What is required: Set down every record below exactly as it appears, but without the pictures.

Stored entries
^^^^^^^^^^^^^^^^

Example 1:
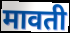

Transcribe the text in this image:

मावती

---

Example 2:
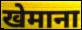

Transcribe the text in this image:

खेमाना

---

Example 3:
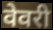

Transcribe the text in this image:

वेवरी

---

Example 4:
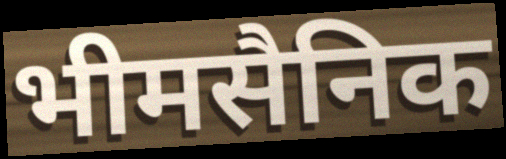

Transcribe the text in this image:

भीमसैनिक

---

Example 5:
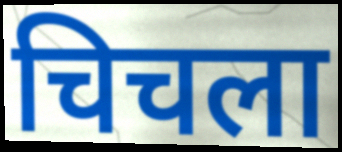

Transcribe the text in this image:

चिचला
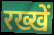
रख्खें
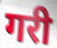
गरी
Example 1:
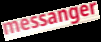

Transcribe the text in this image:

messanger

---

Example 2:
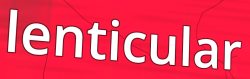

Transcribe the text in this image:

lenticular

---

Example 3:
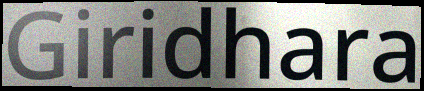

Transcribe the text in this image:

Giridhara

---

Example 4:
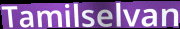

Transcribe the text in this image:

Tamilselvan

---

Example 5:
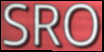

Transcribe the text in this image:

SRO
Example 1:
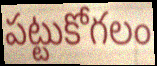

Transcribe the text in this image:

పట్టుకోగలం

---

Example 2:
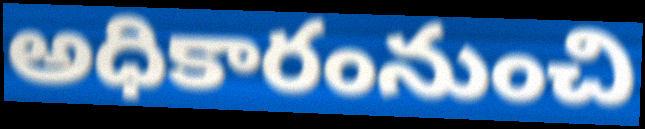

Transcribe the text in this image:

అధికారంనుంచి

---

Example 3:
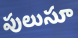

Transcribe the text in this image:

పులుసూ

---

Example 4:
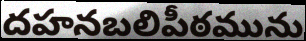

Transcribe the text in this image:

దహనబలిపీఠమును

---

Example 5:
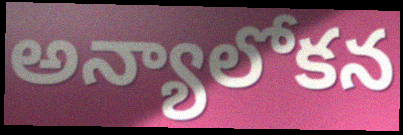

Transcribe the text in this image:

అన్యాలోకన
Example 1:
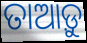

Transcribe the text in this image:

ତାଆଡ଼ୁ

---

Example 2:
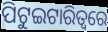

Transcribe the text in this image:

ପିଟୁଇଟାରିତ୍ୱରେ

^^^^^^^^^^^^^^^^

Answer below:
Example 1:

Transcribe the text in this image:

मावती

---

Example 2:

Transcribe the text in this image:

खेमाना

---

Example 3:

Transcribe the text in this image:

वेवरी

---

Example 4:

Transcribe the text in this image:

भीमसैनिक

---

Example 5:

Transcribe the text in this image:

चिचला
रख्खें
गरी
Example 1:

Transcribe the text in this image:

messanger

---

Example 2:

Transcribe the text in this image:

lenticular

---

Example 3:

Transcribe the text in this image:

Giridhara

---

Example 4:

Transcribe the text in this image:

Tamilselvan

---

Example 5:

Transcribe the text in this image:

SRO
Example 1:

Transcribe the text in this image:

పట్టుకోగలం

---

Example 2:

Transcribe the text in this image:

అధికారంనుంచి

---

Example 3:

Transcribe the text in this image:

పులుసూ

---

Example 4:

Transcribe the text in this image:

దహనబలిపీఠమును

---

Example 5:

Transcribe the text in this image:

అన్యాలోకన
Example 1:

Transcribe the text in this image:

ତାଆଡ଼ୁ

---

Example 2:

Transcribe the text in this image:

ପିଟୁଇଟାରିତ୍ୱରେ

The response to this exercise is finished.